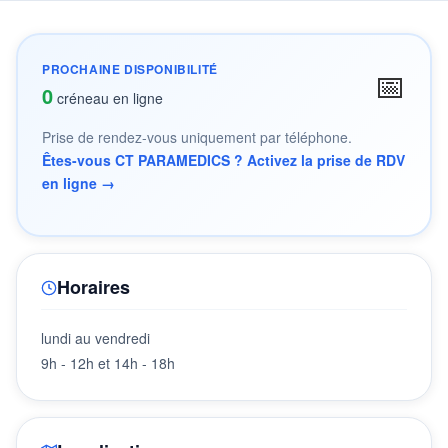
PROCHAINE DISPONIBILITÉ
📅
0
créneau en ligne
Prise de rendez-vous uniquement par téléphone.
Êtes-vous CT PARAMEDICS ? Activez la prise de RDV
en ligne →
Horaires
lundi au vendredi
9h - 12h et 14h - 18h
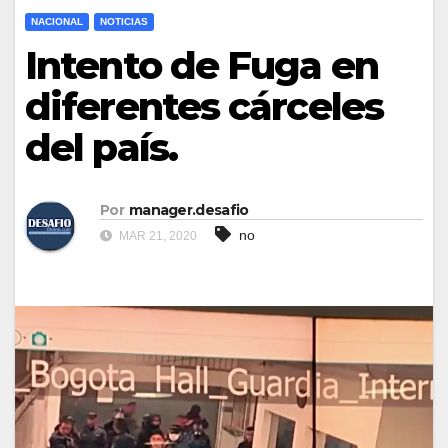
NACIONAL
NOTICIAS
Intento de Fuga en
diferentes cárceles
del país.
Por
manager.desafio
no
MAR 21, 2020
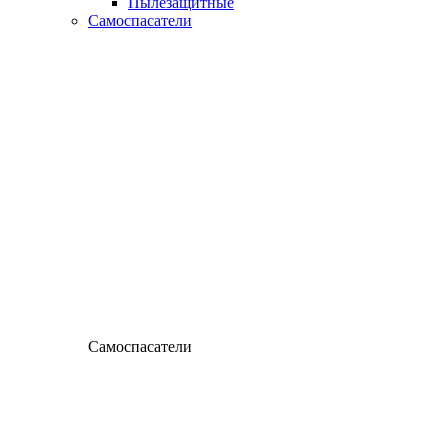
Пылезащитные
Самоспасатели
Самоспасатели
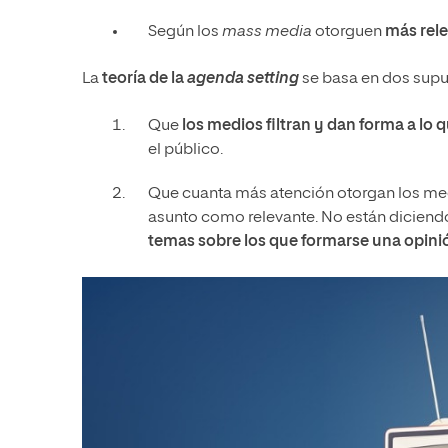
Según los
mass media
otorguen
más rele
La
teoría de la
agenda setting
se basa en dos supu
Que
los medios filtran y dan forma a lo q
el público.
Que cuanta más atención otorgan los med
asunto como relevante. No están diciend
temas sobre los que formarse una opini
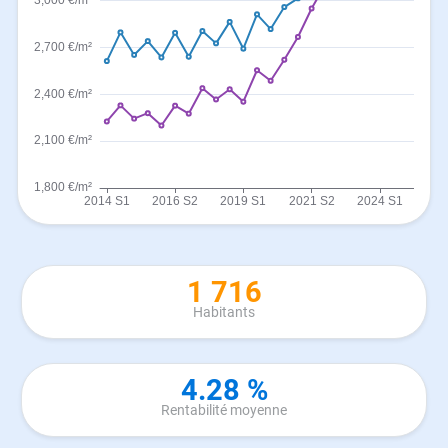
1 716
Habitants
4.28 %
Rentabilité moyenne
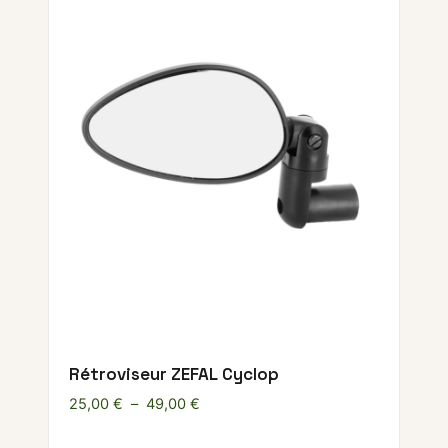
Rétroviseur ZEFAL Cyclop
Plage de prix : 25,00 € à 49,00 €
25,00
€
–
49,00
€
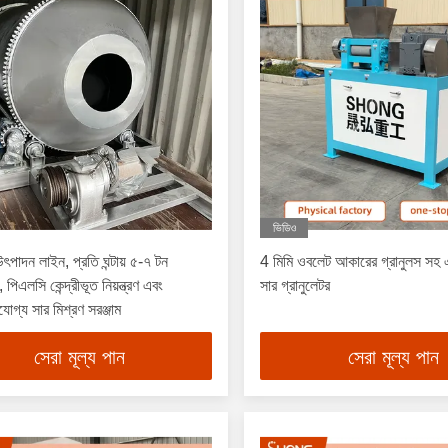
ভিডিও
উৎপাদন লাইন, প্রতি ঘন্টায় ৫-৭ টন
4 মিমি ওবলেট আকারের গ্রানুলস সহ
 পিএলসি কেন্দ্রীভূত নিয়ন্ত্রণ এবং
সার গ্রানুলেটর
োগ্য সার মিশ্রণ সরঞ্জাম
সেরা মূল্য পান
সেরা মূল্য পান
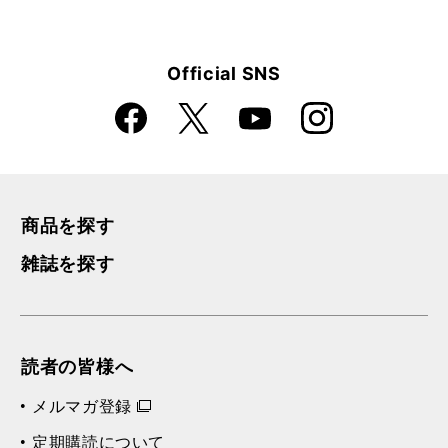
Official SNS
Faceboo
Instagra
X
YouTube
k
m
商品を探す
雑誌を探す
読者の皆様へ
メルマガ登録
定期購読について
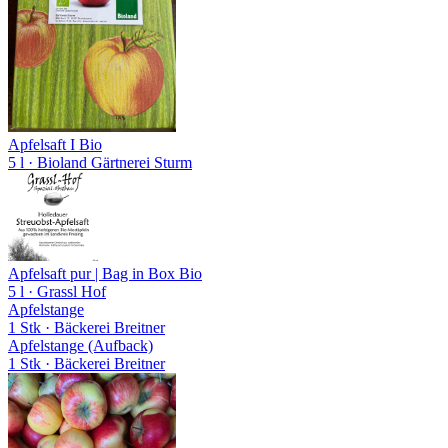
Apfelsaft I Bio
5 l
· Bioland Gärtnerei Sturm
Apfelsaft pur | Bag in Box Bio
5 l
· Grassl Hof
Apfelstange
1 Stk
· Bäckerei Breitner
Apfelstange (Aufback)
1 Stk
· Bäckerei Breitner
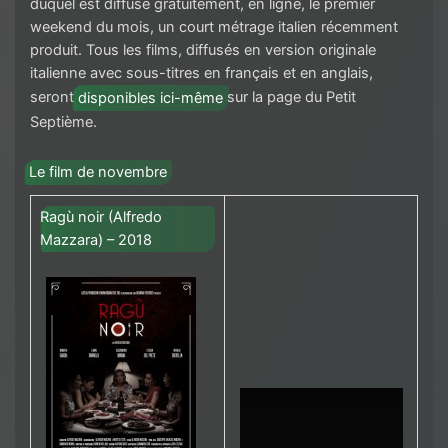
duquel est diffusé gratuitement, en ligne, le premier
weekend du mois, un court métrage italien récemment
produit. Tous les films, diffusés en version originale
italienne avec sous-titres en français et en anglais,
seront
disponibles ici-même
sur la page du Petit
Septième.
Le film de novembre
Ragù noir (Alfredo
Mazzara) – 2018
---
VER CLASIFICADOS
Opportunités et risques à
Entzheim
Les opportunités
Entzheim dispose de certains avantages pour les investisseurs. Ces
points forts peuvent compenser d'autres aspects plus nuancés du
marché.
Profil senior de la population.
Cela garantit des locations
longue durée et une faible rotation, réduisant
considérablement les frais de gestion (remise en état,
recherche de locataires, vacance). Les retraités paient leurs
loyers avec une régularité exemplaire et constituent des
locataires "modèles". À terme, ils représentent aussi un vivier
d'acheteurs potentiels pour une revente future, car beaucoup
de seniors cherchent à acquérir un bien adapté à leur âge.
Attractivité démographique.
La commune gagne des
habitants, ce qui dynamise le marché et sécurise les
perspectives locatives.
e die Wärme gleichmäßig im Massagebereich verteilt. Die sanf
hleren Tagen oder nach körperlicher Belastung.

YOUR GOAL: Starting at the line containing "PROCHAINE DISPONIBILITÉ" and stopping at the line containing "Que cuanta más atención otorgan los med", output each line exactly as it appears above. Leave out the pictures.

TASK SOLUTION:
PROCHAINE DISPONIBILITÉ
📅
0
créneau en ligne
Prise de rendez-vous uniquement par téléphone.
Êtes-vous CT PARAMEDICS ? Activez la prise de RDV
en ligne →
Horaires
lundi au vendredi
9h - 12h et 14h - 18h
NACIONAL
NOTICIAS
Intento de Fuga en
diferentes cárceles
del país.
Por
manager.desafio
no
MAR 21, 2020
Пылезащитные
Самоспасатели
Самоспасатели
Según los
mass media
otorguen
más rele
La
teoría de la
agenda setting
se basa en dos supu
Que
los medios filtran y dan forma a lo q
el público.
Que cuanta más atención otorgan los med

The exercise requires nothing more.